Moreover, the distinctively high levels of FGF8 and FGF22 expression were observed exclusively in the identical group of September milk goats, and this elevated expression pattern persisted in both September and December cashmere goats. Moreover, TP53, an inhibitor of anagen, demonstrated the most significant level of expression during the month of September. Additionally, the authors highlighted that the expression profiles of FGF5 in milk goats suggest that the HF undergo both catagen and telogen phases during winter, while anagen begins in March and concludes in autumn [42]. Our findings indicate that the FGF5 gene exhibited a significant differential expression exclusively in male Lalahan Angora goats during the transition from telogen to anagen.
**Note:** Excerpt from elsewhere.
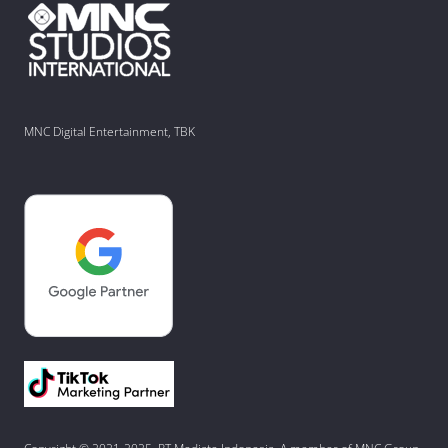
MNC Digital Entertainment, TBK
This observation aligns with the notion that the FGF5 gene plays a crucial role in this specific stage of hair growth in male Lalahan Angora goats.
CONCLUSION
Mohair fiber is a valuable animal fiber source. Despite the significance of mohair, existing literature has predominantly focused on cashmere fiber, with limited studies dedicated to mohair. This study is the first to evaluate the impact of genes on hair follicle development in Lalahan and Eskisehir variety Angora goats using RNA sequencing methods. Consistent with the hypothesis, the study revealed notable differences between the two varieties in terms of hair follicle development. Specific genes were identified that play distinct roles in the hair growth cycles of Lalahan and Eskisehir Angora goats, contributing to our understanding of the molecular mechanisms underlying mohair production. This study has certain limitations, including the sample size and the scope of gene expression analysis. Future studies with larger sample sizes and broader genomic analyses are necessary to validate and expand upon these findings. The discoveries made in this study highlight the genetic differences influencing hair follicle development in Angora goats, which can inform breeding programs aimed at improving mohair quality. Understanding these genetic factors can lead to enhanced selection strategies for desirable fiber traits. Further investigations are needed to explore the functional roles of the identified genes and their interactions in hair follicle development. Additionally, studies examining environmental and management factors in conjunction with genetic data will provide a more comprehensive understanding of mohair production. This study is expected to serve as a valuable resource for future research endeavors in the field of animal fiber genetics, paving the way for advancements in mohair quality and production.